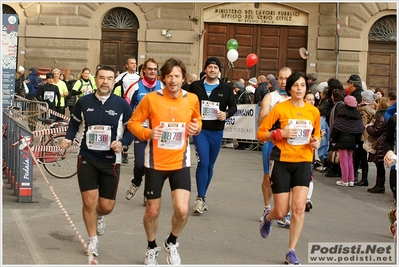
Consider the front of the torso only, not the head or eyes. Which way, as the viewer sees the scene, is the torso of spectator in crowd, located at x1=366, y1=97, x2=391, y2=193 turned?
to the viewer's left

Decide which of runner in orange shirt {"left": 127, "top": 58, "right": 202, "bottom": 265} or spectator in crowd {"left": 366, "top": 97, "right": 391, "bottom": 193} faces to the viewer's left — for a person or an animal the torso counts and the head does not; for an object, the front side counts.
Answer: the spectator in crowd

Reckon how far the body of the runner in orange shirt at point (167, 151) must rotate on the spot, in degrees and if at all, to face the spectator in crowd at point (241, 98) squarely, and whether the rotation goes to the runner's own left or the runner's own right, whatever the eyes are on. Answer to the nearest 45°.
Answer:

- Task to complete
Recast the lines above as a JSON list of strings, one string per line, skipping blank lines. Leave out the line that only marks a picture.

- Your solution
[
  "Consider the front of the torso only, not the head or eyes. Which way, as the viewer sees the scene, is the torso of spectator in crowd, located at x1=366, y1=97, x2=391, y2=193 turned?",
  "to the viewer's left",
  "Decide which of runner in orange shirt {\"left\": 127, \"top\": 58, \"right\": 202, \"bottom\": 265} or spectator in crowd {\"left\": 366, \"top\": 97, \"right\": 391, \"bottom\": 193} faces to the viewer's left — for a person or an animal the torso counts and the head does not; for an object, the front side counts.",
  "Answer: the spectator in crowd",
  "Reckon how far the body of the runner in orange shirt at point (167, 151) must rotate on the spot, in degrees and if at all, to face the spectator in crowd at point (241, 98) squarely, and whether the rotation goes to the runner's own left or the runner's own right, whatever the eyes are on. Answer to the nearest 45°.",
  "Answer:"
]